In the following minimal example, I am trying to create a few Eigen::Matrix in a for loop parallelized by OMP. Each matrix is contained within the loop, so there is no data sharing or race conditions among the threads. The code works perfectly when number of threads equals one, otherwise I get a segmentation fault. What is mind boggling that I get seg faults for matrix of size 600x600, but not for e.g., 599x599 or 601x601 or 1000x1000. Any help is appreciated.
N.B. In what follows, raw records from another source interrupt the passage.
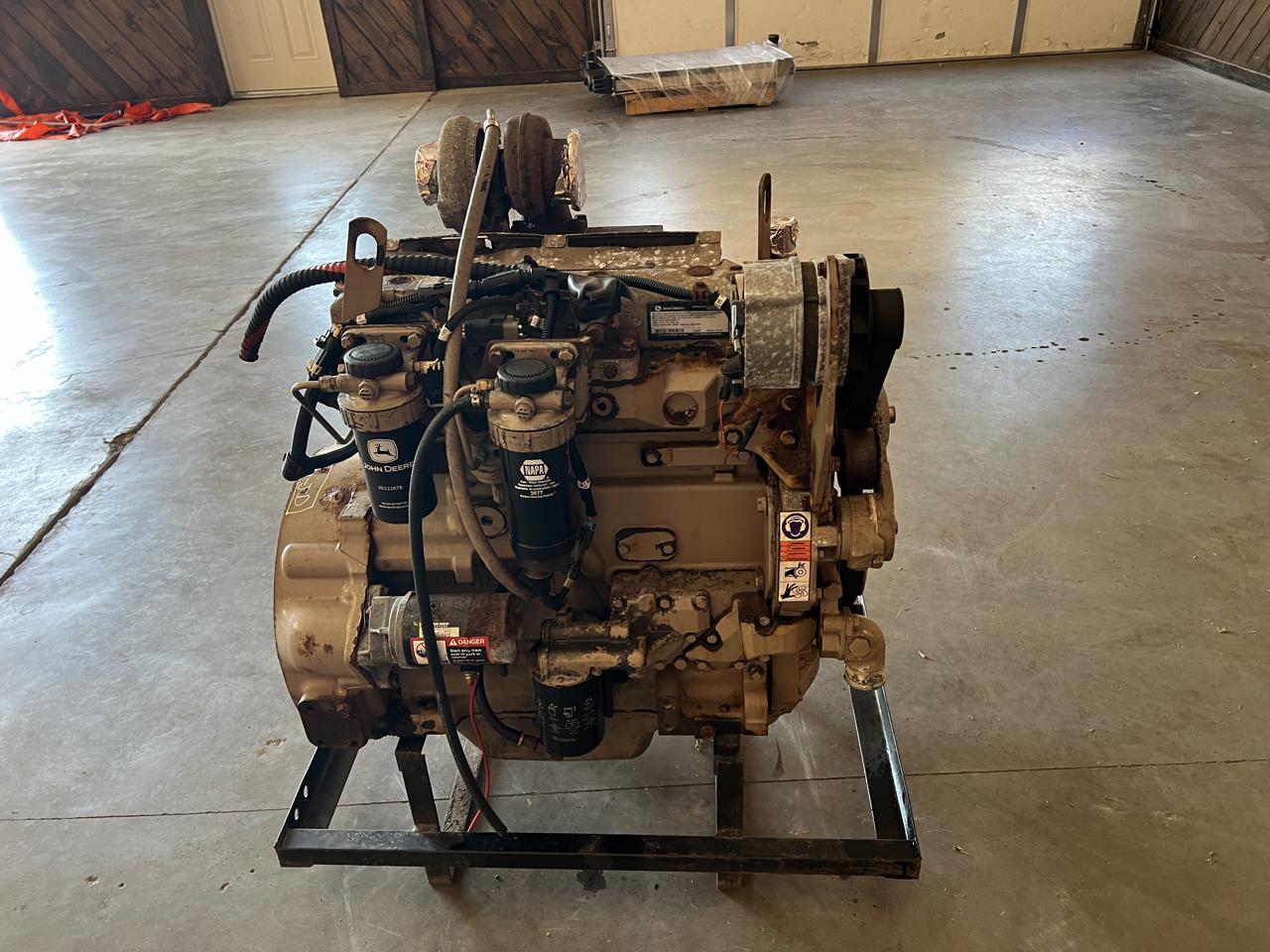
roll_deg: +2.7
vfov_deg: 53.1
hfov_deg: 67.3
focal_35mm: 26
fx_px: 954
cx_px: 635
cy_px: 476
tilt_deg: -31.1
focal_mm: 5.7
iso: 125
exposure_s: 1/60
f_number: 1.5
Thanks :)
#include <iostream>
#define EIGEN_DONT_ALIGN_STATICALLY
#define EIGEN_STACK_ALLOCATION_LIMIT 0
#include <Eigen/Core>
#define SIZE 600
#define THREADS 2
int main(int argc, char *argv[]) {
// The following code always works for THREADS=1
// When THREADS!=1, there is a seg fault if SIZE=600.
// There is no seg fault when THREADS!=1 and SIZE=599 or SIZE=601
#pragma omp parallel for num_threads(THREADS)
for(int n=0; n<5; ++n){
Eigen::Matrix<double,SIZE,SIZE> mat = Eigen::Matrix<double,SIZE,SIZE>::Zero();
}
return 0;
}
The problem is coming from fixed sizes and the limited stack size. Indeed, Matrix<double,SIZE,SIZE>
is allocated on the stack and since SIZE
is quite big, it should allocate 2.7 MiB on most systems while the stack size is usually set to few MiB (set by default 2 MiB on most Linux platforms). You should use Dynamic
matrix sizes instead.
See the documentation for more information:
The limitation of using fixed sizes, of course, is that this is only possible when you know the sizes at compile time. Also, for large enough sizes, say for sizes greater than (roughly) 32, the performance benefit of using fixed sizes becomes negligible. Worse, trying to create a very large matrix using fixed sizes inside a function could result in a stack overflow, since Eigen will try to allocate the array automatically as a local variable, and this is normally done on the stack.